Don Giovanni survived at Wolf Trap on Friday night. There was thunder and lightning, to be sure, but those special effects accompanied not a descent into hell but the storms that passed overhead and wiped out the power just as Olivia Vote, a young mezzo, was gearing up to begin Donna Elvira’s aria “Mi tradi” (“He betrayed me”). All that betrayed her, though, were the lights, which flickered and flashed and then went out, leaving Vote standing in darkness.
There were a few bright hopes, voiced from the stage — first by a staffer and then by Kim Witman, the company’s director, illuminated by flashlights and the gentle glow of exit lights powered by the emergency generator — that the power could be gotten up and running again, but after a few minutes the company conceded defeat. “This guy gets to live tonight,” Witman said when she finally dismissed the audience, taking the stage with Craig Irvin, who played Giovanni. Few present had yet realized the magnitude of the storms, or the fact that the show would be silenced for the whole weekend: Sunday’s matinee performance of “Don Giovanni” was also canceled (as was Saturday’s scheduled performance at the Filene Center of “The Pirates of Penzance”).
It had to be particularly frustrating for the singers: The show had been running for about two hours at that point, so it was heading into the home stretch; Vote (who played Donna Elvira as an aggressive yet endearingly coltish femme fatale, looking a little like Jessica Rabbit — a film-noir caricature — in Vita Tzykun’s costume design) was about to have her big moment, and Irvin was almost robbed of his chance to descend into hell at all, since Wolf Trap is trading off the roles of Don Giovanni and his servant Leporello between him and Ryan Kuster, and Kuster is scheduled to sing it at the two remaining performances Thursday and Saturday. The company has, however, rescheduled Sunday’s performance; it will take place Tuesday, and tickets to the Sunday show will be honored.

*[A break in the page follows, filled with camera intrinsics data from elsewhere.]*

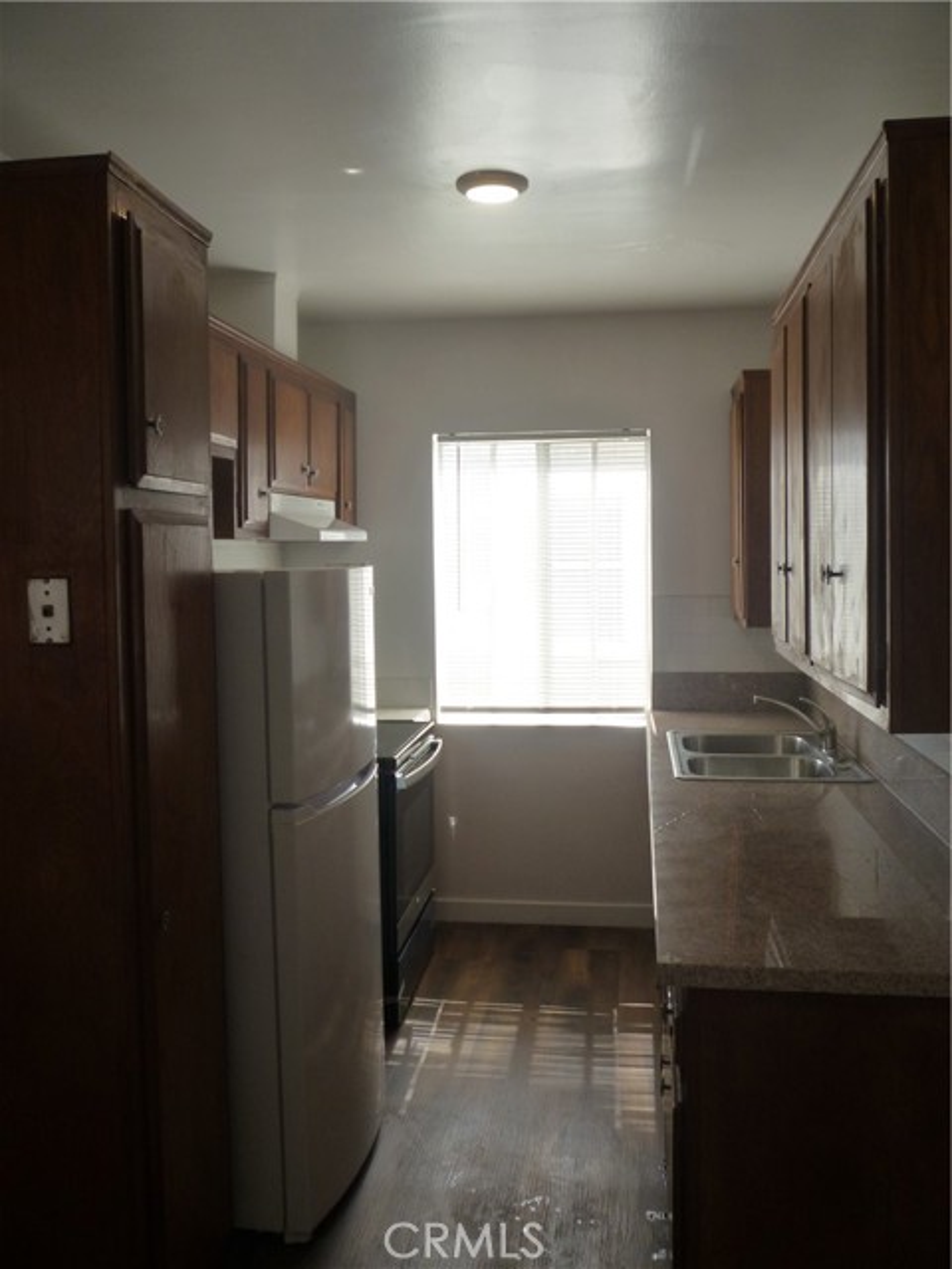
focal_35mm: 29
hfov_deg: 48.2
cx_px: 476
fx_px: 1063
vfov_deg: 61.7
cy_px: 634
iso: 125
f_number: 3.3
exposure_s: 1/100
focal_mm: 5.2
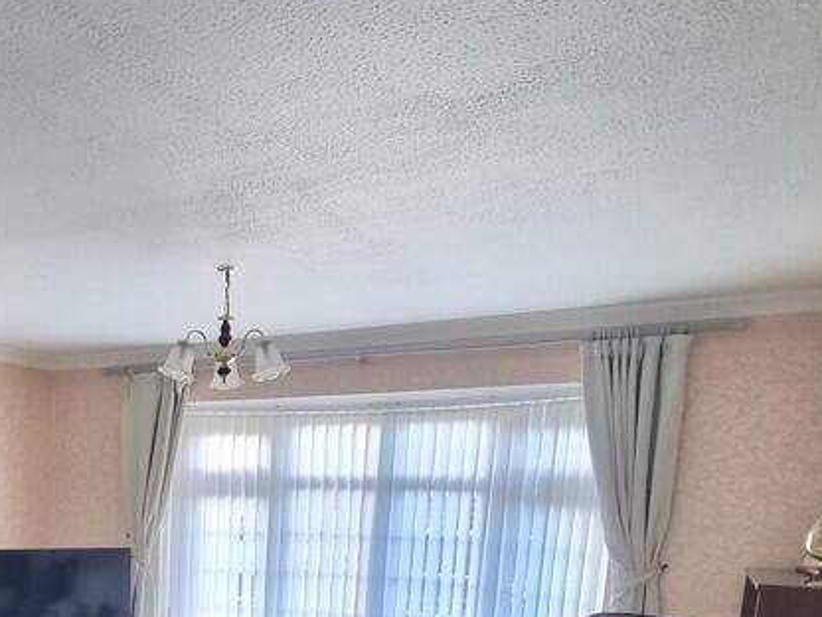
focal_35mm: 32
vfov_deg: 38.4
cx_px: 119
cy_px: 639
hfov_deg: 51.7
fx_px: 760
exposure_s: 1/40
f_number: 2.2
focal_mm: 2.2
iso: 320
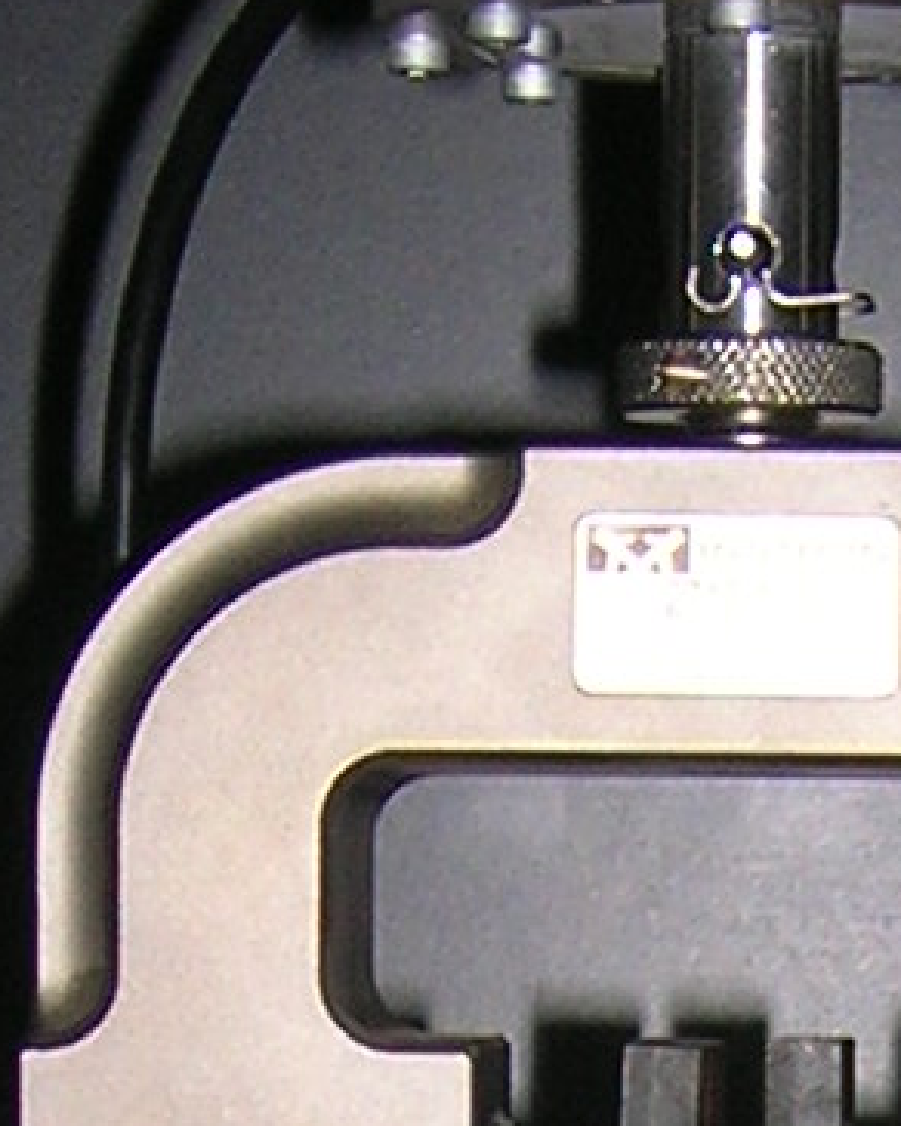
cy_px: 2005
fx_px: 6933
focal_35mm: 208
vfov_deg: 8.9
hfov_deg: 7.4
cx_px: 898
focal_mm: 5.7
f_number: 2.9
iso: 50
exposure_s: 1/60.1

This was the model for performances all over the region this weekend: high drama on Friday night, followed by a couple of days of scrambling. At the Castleton Festival, farther west in Rappahannock County, the storm hit earlier, knocking out power just 30 minutes too early to serve as the storm scene in Rossini’s “The Barber of Seville.”
Realizing that it was safest for the audience to remain seated in the Festival Theater rather than try to drive on the narrow and ill-lit country roads, Castleton’s general director, Nancy Gustafson, called on several performers to ad-lib to keep everyone entertained. First up was the violinist Eric Silberger, in town to play for Lorin Maazel, who made clear, in the Fuga movement of Bach’s G Minor Sonata for solo violin and a couple of Paganini caprices, lit by the ushers’ flashlights, that he was a considerable talent; it turned out he had placed fifth in last year’s International Tchaikovsky Competition.
This was followed by some less-noteworthy offerings from the singers, and, ultimately, by excerpts from the second act of the opera, accompanied by a piano hauled out to one corner of the house. Finally, the storm subsided enough to allow a cortege of cars to make its way down the roads, clearing fallen branches as necessary. Castleton wasn’t able to get a generator in time to save opening night of Bizet’s “Carmen” on Saturday — the show has been rescheduled for Wednesday — but it was able to power the festival’s smaller Theater House for a recital of young singers from the Castleton Artists Training Seminar on Saturday afternoon, as well as resurrecting “The Barber of Seville” on Sunday afternoon.